Exercise tasks:
1. Decide whether each of the following statements agrees with the article on the Kashmir academic blockade. Answer yes or no for each, and quote the words of the article that decide it.
(a) The appeal to the government came from six professors.
(b) Landline phone service in the state is still cut off.
(c) Kashmir has three universities.
2. Continue the article about the blockade of Kashmir's academic institutions from the point where it stops.

Text for analysis:
Six professors from India’s top science institutions have appealed to the government to lift the blockade of academic and research institutions in Indian-controlled Kashmir. The blockade has been a “devastating blow,” the six write in an open letter published yesterday.
Like the rest of India’s only majority-Muslim state, Kashmir’s academic community has been cut off almost entirely from the rest of the world since Prime Minister Narendra Modi’s government abolished the state’s special status on 5 August. “We call upon the government to lift the blackout at these institutions right away and take all steps possible to help members of the Kashmiri academic community to make up for these lost weeks,” the researchers write.
Kashmir has been a source of tension for decades. India and Pakistan have fought four wars over the region and India accuses Pakistan of fomenting secessionism in the state of Jammu and Kashmir, the part administered by India. After unilaterally ending the state’s special status, which included limited autonomy, the Indian government has split the region into three administrative territories, Jammu (which has a Hindu majority), Kashmir (predominantly Muslim), and Ladakh (where Buddhists and Shia Muslims are in the majority).
To prevent revolts, the entire Kashmir valley was put under strict curfew. Phone lines and the internet were disconnected. (Landline phone service was later restored, but most people in the state use mobile phones.) Schools, colleges, and the universities were closed. Most local politicians, including those who support the Indian government, have been jailed, along with thousands of civilians. India’s military now controls the state completely, and there have been many reports of human rights abuses, which the Indian government has vehemently denied.
“Everything has come to a grinding halt,” says one senior scientist living in Kashmir who asked not to be identified because he feared retribution. Kashmir’s five universities remain closed, this scientist says. “The situation is going to be extremely harmful for scientific research, especially for those involved in lab work,” he adds. “Whatever experiments researchers had set up would have disappeared in air.” The situation is “very somber, gloomy and grim,” the researcher says. “Those who are working in Kashmir feel completely helpless and desperate.”
“The University of Kashmir is home to many fine scholars, including young scientists who have returned to India from reputable institutions abroad to set up their own laboratories in Kashmir and train the next generation of scientists, supported by funding from Indian government,” the six scientists write in their statement. Now, “they have been cut off from the world for more than 6 weeks,” says computational biologist Rahul Siddharthan of the Institute of Mathematical Sciences in Chennai, India, a signatory to the appeal.

Page images and text extracted from them:
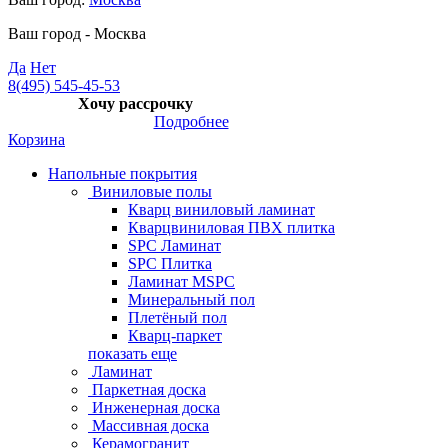
Ваш город -
Москва
Да
Нет
8(495) 545-45-53
Хочу рассрочку
Подробнее
Корзина
Напольные покрытия
Виниловые полы
Кварц виниловый ламинат
Кварцвиниловая ПВХ плитка
SPC Ламинат
SPC Плитка
Ламинат MSPC
Минеральный пол
Плетёный пол
Кварц-паркет
показать еще
Ламинат
Паркетная доска
Инженерная доска
Массивная доска
Керамогранит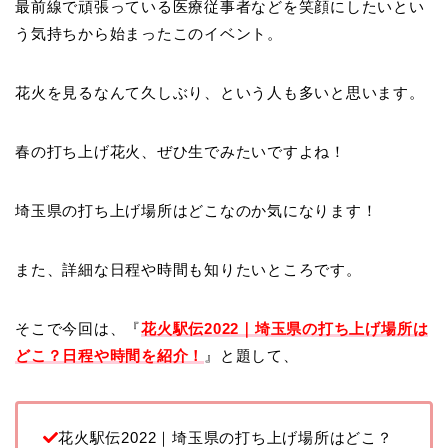
最前線で頑張っている医療従事者などを笑顔にしたいとい
う気持ちから始まったこのイベント。
花火を見るなんて久しぶり、という人も多いと思います。
春の打ち上げ花火、ぜひ生でみたいですよね！
埼玉県の打ち上げ場所はどこなのか気になります！
また、詳細な日程や時間も知りたいところです。
そこで今回は、『
花火駅伝2022｜埼玉県の打ち上げ場所は
どこ？日程や時間を紹介！
』と題して、
花火駅伝2022｜埼玉県の打ち上げ場所はどこ？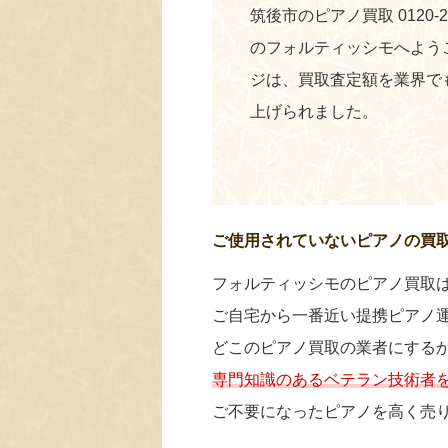
筑後市のピアノ買取 0120-
のフォルティッシモへよう
ジは、買取査定額を業界で
上げられました。
ご使用されていないピアノの買
フォルティッシモのピアノ買取
ご自宅から一番近い提携ピアノ
どこのピアノ買取の業者にする
専門知識のあるベテラン技術者
ご不要になったピアノを高く売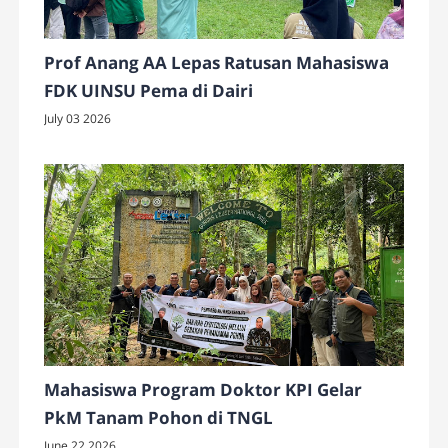
Prof Anang AA Lepas Ratusan Mahasiswa
FDK UINSU Pema di Dairi
July 03 2026
Mahasiswa Program Doktor KPI Gelar
PkM Tanam Pohon di TNGL
June 22 2026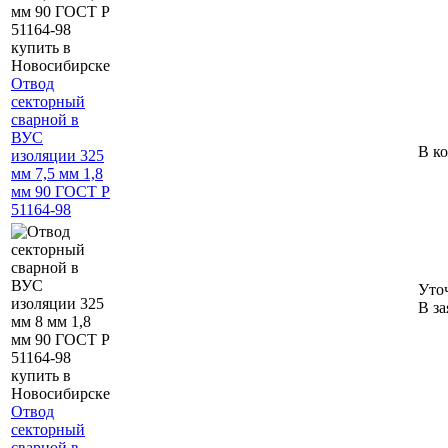
Отвод
секторный
сварной в
ВУС
В к
изоляции 325
мм 7,5 мм 1,8
мм 90 ГОСТ Р
51164-98
Уто
В за
Отвод
секторный
сварной в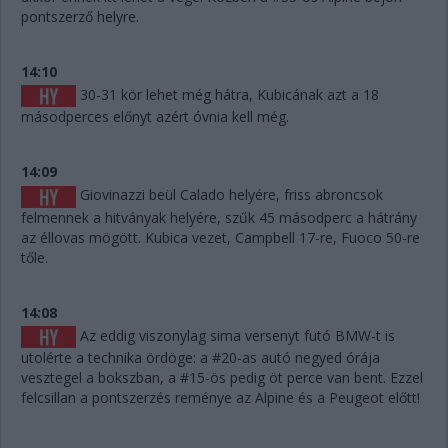
pontszerző helyre.
14:10
30-31 kör lehet még hátra, Kubicának azt a 18
másodperces előnyt azért óvnia kell még.
14:09
Giovinazzi beül Calado helyére, friss abroncsok
felmennek a hitványak helyére, szűk 45 másodperc a hátrány
az éllovas mögött. Kubica vezet, Campbell 17-re, Fuoco 50-re
tőle.
14:08
Az eddig viszonylag sima versenyt futó BMW-t is
utolérte a technika ördöge: a #20-as autó negyed órája
vesztegel a bokszban, a #15-ös pedig öt perce van bent. Ezzel
felcsillan a pontszerzés reménye az Alpine és a Peugeot előtt!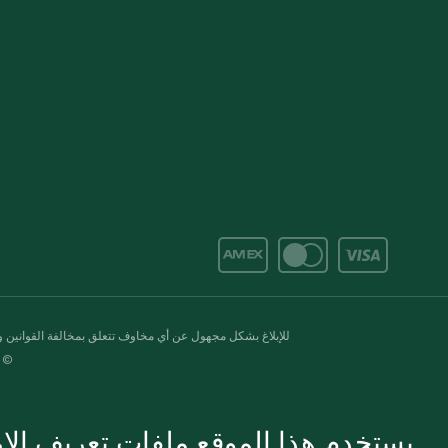
للإبلاغ بشكل مجهول عن أي مخاوف تتعلق بمخالفة القوانين وال
© 2020-2026 سبينس. كل الحقوق محفو
يستخدم هذا الموقع ملفات تعريف الارت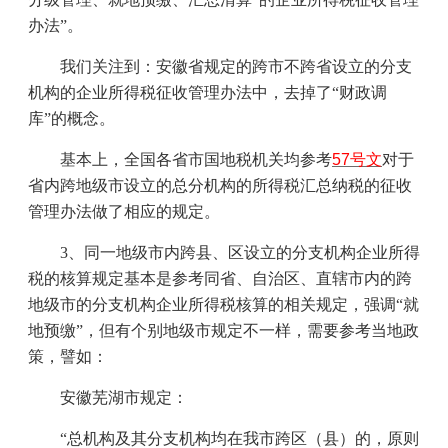
办法”。
我们关注到：安徽省规定的跨市不跨省设立的分支
机构的企业所得税征收管理办法中，去掉了“财政调
库”的概念。
基本上，全国各省市国地税机关均参考
57
号文
对于
省内跨地级市设立的总分机构的所得税汇总纳税的征收
管理办法做了相应的规定。
3
、同一地级市内跨县、区设立的分支机构企业所得
税的核算规定基本是参考同省、自治区、直辖市内的跨
地级市的分支机构企业所得税核算的相关规定，强调“就
地预缴”，但有个别地级市规定不一样，需要参考当地政
策，譬如：
安徽芜湖市规定：
“总机构及其分支机构均在我市跨区（县）的，原则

Answers by task:
1.
(a) Yes: "Six professors from India’s top science institutions have appealed to the government to lift the blockade of academic and research institutions in Indian-controlled Kashmir."
(b) No: "Landline phone service was later restored, but most people in the state use mobile phones."
(c) No: "Kashmir’s five universities remain closed, this scientist says."

2.
“In today’s world, the internet is an absolutely vital tool for conducting and communicating research,” the researchers also write. “You can say email is a luxury but there are deadlines for institutional applications, finance, support, reporting requirements and grants which the government has moved online,” adds computational biologist Mukund Thattai of the National Centre for Biological Sciences in Bengaluru, India. It has been frustrating for him and other researchers outside of Kashmir to find Kashmiri colleagues completely unreachable, he says. “Values of science have always been values of openness, transparency and inclusiveness.”
The crackdown—and an anti-Kashmir frenzy whipped up by India’s media—has also had an impact on Kashmiri researchers outside of the state. They face discrimination and are looked as if they were aliens, says one young Kashmiri biologist working in South India. “It causes a lot of anxiety and makes you feel insecure,” she says. Many Kashmiris, herself included, have trouble focusing on their research, she adds. Kashmiri students elsewhere in India also face financial problems because their parents are no longer able to transfer money to them.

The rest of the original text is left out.